Text shown =>
Skip to main content

Node network latency

Last updated on

Node network latency is a Kubernetes node-level chaos fault that adds a configurable delay to packets leaving a target node for a configurable duration. Every workload that shares the node's network stack experiences the added round-trip time: application pods, DaemonSets, kube-proxy, CNI agents, and the kubelet itself.

Use this fault to simulate a slow network neighbor: a congested transit link, a saturated NIC, an overloaded service mesh sidecar, or a cross-region failover that has stretched east-west latency.

Run your first experiment

If you have not configured the chaos infrastructure yet, go to Quickstart to install the chaos infrastructure and run an experiment end to end.


Use cases

Run this fault when you want to answer concrete questions like:

  • Client timeout configuration: Are HTTP, gRPC, and database client timeouts tuned for realistic tail latency, or do they fire so aggressively that a brief spike collapses connection pools?

Given entries =>
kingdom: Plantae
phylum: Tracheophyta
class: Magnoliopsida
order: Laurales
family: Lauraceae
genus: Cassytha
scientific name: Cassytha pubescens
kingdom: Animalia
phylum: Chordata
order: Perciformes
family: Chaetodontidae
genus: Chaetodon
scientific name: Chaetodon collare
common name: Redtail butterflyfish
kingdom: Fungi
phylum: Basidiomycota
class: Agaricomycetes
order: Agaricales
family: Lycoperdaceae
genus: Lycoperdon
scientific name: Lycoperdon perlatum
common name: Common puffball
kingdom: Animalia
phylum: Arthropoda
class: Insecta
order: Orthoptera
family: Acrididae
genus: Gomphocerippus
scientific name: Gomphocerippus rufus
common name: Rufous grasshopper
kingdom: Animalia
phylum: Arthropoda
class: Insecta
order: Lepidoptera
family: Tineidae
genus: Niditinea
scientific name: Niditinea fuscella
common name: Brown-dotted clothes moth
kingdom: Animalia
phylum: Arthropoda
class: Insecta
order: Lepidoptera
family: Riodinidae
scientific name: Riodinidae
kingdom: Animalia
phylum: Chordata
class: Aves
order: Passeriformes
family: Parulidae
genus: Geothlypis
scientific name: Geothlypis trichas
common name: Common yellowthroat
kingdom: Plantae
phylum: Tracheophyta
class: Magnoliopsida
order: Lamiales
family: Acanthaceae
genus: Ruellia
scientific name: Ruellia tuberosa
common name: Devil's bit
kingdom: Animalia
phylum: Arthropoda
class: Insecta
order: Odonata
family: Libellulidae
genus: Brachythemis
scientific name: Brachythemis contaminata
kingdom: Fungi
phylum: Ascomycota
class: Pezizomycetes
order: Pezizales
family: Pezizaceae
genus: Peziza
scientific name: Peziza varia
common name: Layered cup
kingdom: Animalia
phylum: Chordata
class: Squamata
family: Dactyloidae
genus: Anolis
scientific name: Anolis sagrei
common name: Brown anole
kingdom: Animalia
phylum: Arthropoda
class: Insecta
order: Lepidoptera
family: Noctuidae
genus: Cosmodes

Tasks =>
1. In the node network latency page, transcribe the part that opens with the words containing "Use this fault" and closes with "end to end.".
2. According to the node network latency page, which workloads that share the node's network stack experience the added round-trip time?

The results =>
1.
Use this fault to simulate a slow network neighbor: a congested transit link, a saturated NIC, an overloaded service mesh sidecar, or a cross-region failover that has stretched east-west latency.

Run your first experiment

If you have not configured the chaos infrastructure yet, go to Quickstart to install the chaos infrastructure and run an experiment end to end.

2. Application pods, DaemonSets, kube-proxy, CNI agents, and the kubelet itself.